### Your task
Show every line from the data below that includes "textbf".

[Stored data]
╭──
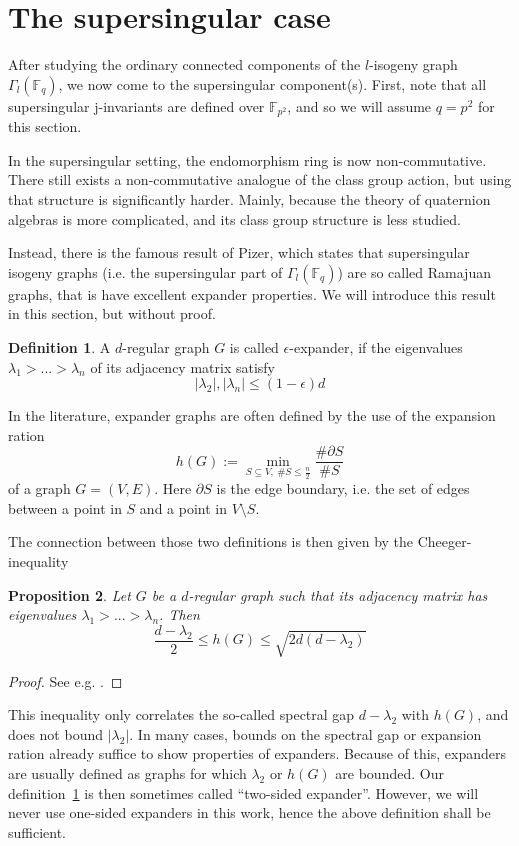 \documentclass{ociamthesis}
\newcommand{\F}{\mathbb{F}}
\newtheorem{prop}{Proposition}[section]
\theoremstyle{definition}
\newtheorem{definition}[prop]{Definition}
\begin{document}
\section{The supersingular case}
After studying the ordinary connected components of the $l$-isogeny graph $\Gamma_l(\F_q)$, we now come to the supersingular component(s).
First, note that all supersingular j-invariants are defined over $\F_{p^2}$, and so we will assume $q = p^2$ for this section.

In the supersingular setting, the endomorphism ring is now non-commutative.
There still exists a non-commutative analogue of the class group action, but using that structure is significantly harder.
Mainly, because the theory of quaternion algebras is more complicated, and its class group structure is less studied.

Instead, there is the famous result of Pizer, which states that supersingular isogeny graphs (i.e. the supersingular part of $\Gamma_l(\F_q)$) are so called Ramajuan graphs, that is have excellent expander properties.
We will introduce this result in this section, but without proof.
\begin{definition}
    \label{def:expander}
    A $d$-regular graph $G$ is called $\epsilon$-expander, if the eigenvalues $\lambda_1 > ... > \lambda_n$ of its adjacency matrix satisfy
    \begin{equation*}
        |\lambda_2|, |\lambda_n| \leq (1 - \epsilon) d
    \end{equation*}
\end{definition}
In the literature, expander graphs are often defined by the use of the expansion ration
\begin{equation*}
    h(G) := \min_{S \subseteq V, \ \#S \leq \frac n 2} \frac {\#\partial S} {\# S}
\end{equation*}
of a graph $G = (V, E)$.
Here $\partial S$ is the edge boundary, i.e. the set of edges between a point in $S$ and a point in $V \setminus S$.

The connection between those two definitions is then given by the Cheeger-inequality
\begin{prop}
    Let $G$ be a $d$-regular graph such that its adjacency matrix has eigenvalues $\lambda_1 > ... > \lambda_n$.
    Then
    \begin{equation*}
        \frac {d - \lambda_2} 2 \leq h(G) \leq \sqrt{2d(d - \lambda_2)}
    \end{equation*}
\end{prop}
\begin{proof}
    See e.g. \cite{cheeger_inequality}.
\end{proof}
This inequality only correlates the so-called spectral gap $d - \lambda_2$ with $h(G)$, and does not bound $|\lambda_2|$.
In many cases, bounds on the spectral gap or expansion ration already suffice to show properties of expanders.
Because of this, expanders are usually defined as graphs for which $\lambda_2$ or $h(G)$ are bounded.
Our definition~\ref{def:expander} is then sometimes called ``two-sided expander''.
However, we will never use one-sided expanders in this work, hence the above definition shall be sufficient.
\end{document}
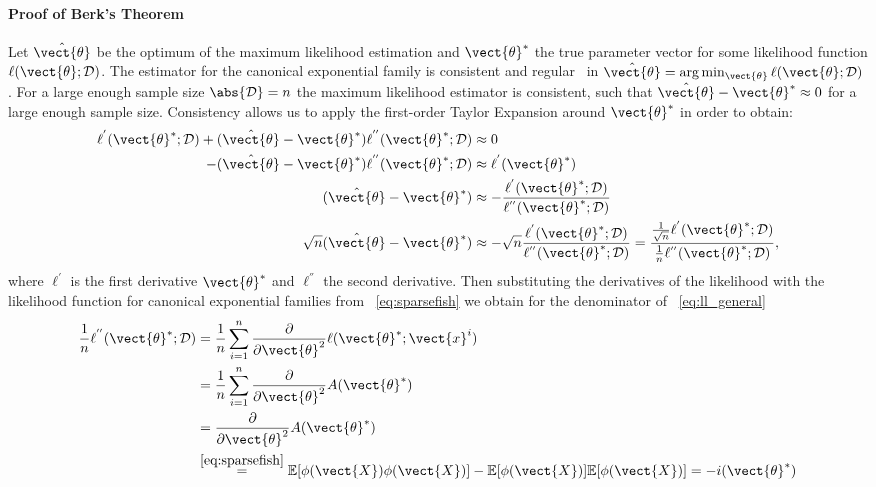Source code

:         \paragraph*{Proof of Berk's Theorem}
        Let $\hat{\vect{\theta}}$ be the optimum of the maximum likelihood estimation and $\vect{\theta}^*$ the true parameter vector for some likelihood function $\ell(\vect{\theta}; \mathcal{D})$.
        The estimator for the canonical exponential family is consistent and regular~\cite{berk1972consistency}  in  $\hat{\vect{\theta}} = \arg\min_{\vect{\theta}} \ell(\vect{\theta}; \mathcal{D})$.
        For a large enough sample size $\abs{\mathcal{D}} = n$ the maximum likelihood estimator  is consistent, such that $\hat{\vect{\theta}} - \vect{\theta}^* \approx 0$ for a large enough sample size. 
        Consistency allows us to apply the first-order Taylor Expansion around $\vect{\theta}^*$ in order to obtain:
        \begin{equation}
            \label{eq:ll_general}
            \begin{split}
                 \ell^{'}(\vect{\theta}^*; \mathcal{D}) +(\hat{\vect{\theta}} - \vect{\theta}^*) \ell^{''}(\vect{\theta}^*; \mathcal{D}) &\approx 0 \\
            - (\hat{\vect{\theta}} - \vect{\theta}^*) \ell^{''}(\vect{\theta}^*; \mathcal{D})&  \approx \ell^{'}(\vect{\theta}^*) \\
            (\hat{\vect{\theta}} - \vect{\theta}^*)  &\approx - \frac{ \ell^{'}(\vect{\theta}^*; \mathcal{D}) }{ \ell^{''}(\vect{\theta}^*; \mathcal{D})} \\
            \sqrt{n}(\hat{\vect{\theta}} - \vect{\theta}^*)  &\approx - \sqrt{n} \frac{ \ell^{'}(\vect{\theta}^*; \mathcal{D}) }{ \ell^{''}(\vect{\theta}^*; \mathcal{D})} =  \frac{\frac{1}{\sqrt{n}} \ell^{'}(\vect{\theta}^*; \mathcal{D}) }{ \frac{1}{n}\ell^{''}(\vect{\theta}^*; \mathcal{D})}, \\
            \end{split}
        \end{equation}
        where $\ell^{'}$ is the first derivative \wrt $\vect{\theta}^*$ and $\ell^{''}$ the second derivative.
      Then substituting the derivatives of the likelihood with the likelihood function for canonical exponential families from \eq~\ref{eq:sparsefish} we obtain for the denominator of \eq~\ref{eq:ll_general}
      \begin{equation}
        \begin{split}
        \frac{1}{n}\ell^{''}(\vect{\theta}^*; \mathcal{D}) &= \frac{1}{n} \sum_{i=1}^n \frac{\partial}{\partial \vect{\theta}^2} \ell (\vect{\theta}^*; \vect{x}^i)\\
        &= \frac{1}{n} \sum_{i=1}^n \frac{\partial}{\partial \vect{\theta}^2} A(\vect{\theta}^*)\\
        & = \frac{\partial}{\partial \vect{\theta}^2}  A(\vect{\theta}^*)  \\
        &\stackrel{\ref{eq:sparsefish}}{=} \mathbb{E}[\phi(\vect{X}) \phi(\vect{X})] - \mathbb{E}[\phi(\vect{X})] \mathbb{E}[\phi(\vect{X})] = - i(\vect{\theta}^*)
        \end{split}
      \end{equation}
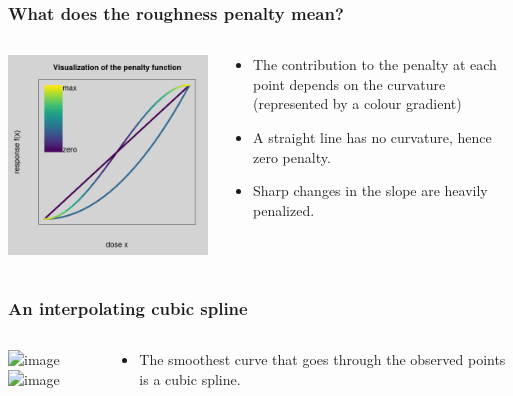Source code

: \documentclass[aspectratio=169]{beamer}
\begin{document}
\begin{frame}
  \frametitle{What does the roughness penalty mean?}

   \begin{columns}
    \begin{column}{5cm}
      \includegraphics[scale=0.4]{figures/penalty2.png}
    \end{column}
    \begin{column}{6cm}
      \begin{itemize}
      \item The contribution to the penalty at each point depends on the
        curvature (represented by a colour gradient)
      \item A straight line has no curvature, hence zero penalty.
      \item Sharp changes in the slope are heavily penalized.
      \end{itemize}
    \end{column}
  \end{columns}

\end{frame}
    
\begin{frame}
  \frametitle{An interpolating cubic spline}

    \begin{columns}
    \begin{column}{6cm}
      \includegraphics<1>[scale=0.4]{figures/dose-response-points.png}
      \includegraphics<2>[scale=0.4]{figures/dose-response-cubic.png}
    \end{column}
    \begin{column}{6cm}
      \begin{itemize}
      \item The smoothest curve that goes through the observed
        points is a cubic spline.
      \end{itemize}
    \end{column}
  \end{columns}

\end{frame}
\end{document}
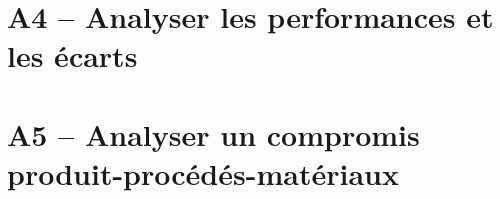 \section{A4 -- Analyser les performances et les écarts}

\section{A5 -- Analyser un compromis produit-procédés-matériaux}



\proffalse
\begin{multicols}{2}
%
%
%
%
%
%

\end{multicols}

%
%
%
%
%
%
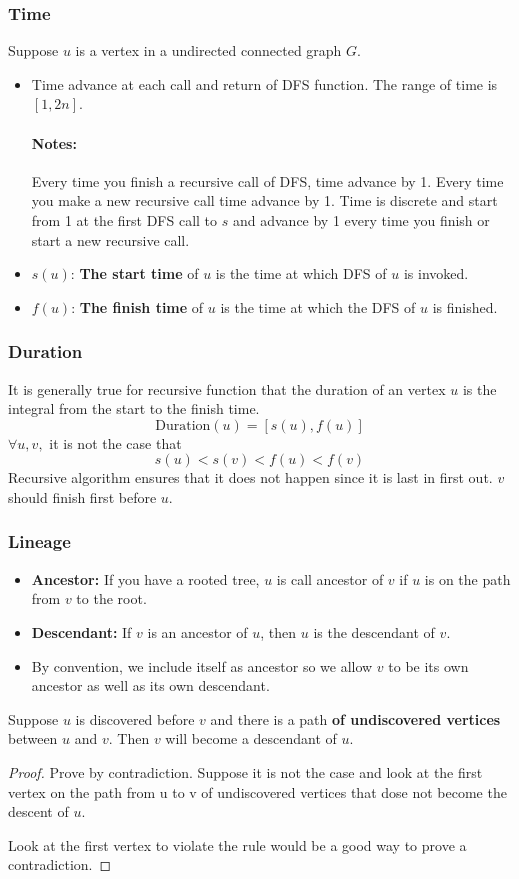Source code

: \documentclass[en,hazy,blue,screen,14pt]{elegantnote}
\begin{document}
\subsubsection{Time}
Suppose $u$ is a vertex in a undirected connected graph $G$.
\begin{itemize}
\item Time advance at each call and return of DFS function. The range of time 
is $[1, 2n]$.
\paragraph{Notes:} Every time you finish a recursive call of DFS, time advance 
by 1. Every time you make a new recursive call time advance by 1. Time is 
discrete and start from 1 at the first DFS call to $s$ and advance by 1 every 
time you finish or start a new recursive call.
\item $s(u)$: \textbf{The start time} of $u$ is the time at which DFS of $u$ is 
invoked.
\item $f(u)$: \textbf{The finish time} of $u$ is the time at which the DFS of 
$u$ is finished.
\end{itemize}
\subsubsection{Duration}
It is generally true for recursive function that the duration of an vertex $u$ 
is the integral from the start to the finish time.
\[\text{Duration}(u) = [s(u), f(u)]\]
$\forall u, v,$ it is not the case that 
\[s(u) < s(v) < f(u) < f(v)\]
Recursive algorithm ensures that it does not happen since it is last in first 
out. $v$ should finish first before $u$.

\subsubsection{Lineage}
\begin{itemize}
\item \textbf{Ancestor:} If you have a rooted tree, $u$ is call ancestor of 
$v$ if $u$ is on the path from $v$ to the root. 
\item \textbf{Descendant:} If $v$ is an ancestor of $u$, then $u$ is the 
descendant of $v$.
\item By convention, we include itself as ancestor so we allow $v$ to be its 
own ancestor as well as its own descendant.
\end{itemize}
\begin{theorem}
Suppose $u$ is discovered before $v$ and there is a path \textbf{of 
undiscovered vertices} between $u$ and $v$. Then $v$ will become a descendant 
of $u$.
\end{theorem}
\begin{proof}
Prove by contradiction. Suppose it is not the case and look at the first 
vertex on the path from u to v of undiscovered vertices that dose not become 
the descent of $u$.

Look at the first vertex to violate the rule would be a good way to prove a 
contradiction.
\end{proof}
\end{document}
╰──
### Solution for this problem
\item $s(u)$: \textbf{The start time} of $u$ is the time at which DFS of $u$ is 
\item $f(u)$: \textbf{The finish time} of $u$ is the time at which the DFS of 
\item \textbf{Ancestor:} If you have a rooted tree, $u$ is call ancestor of 
\item \textbf{Descendant:} If $v$ is an ancestor of $u$, then $u$ is the 
Suppose $u$ is discovered before $v$ and there is a path \textbf{of 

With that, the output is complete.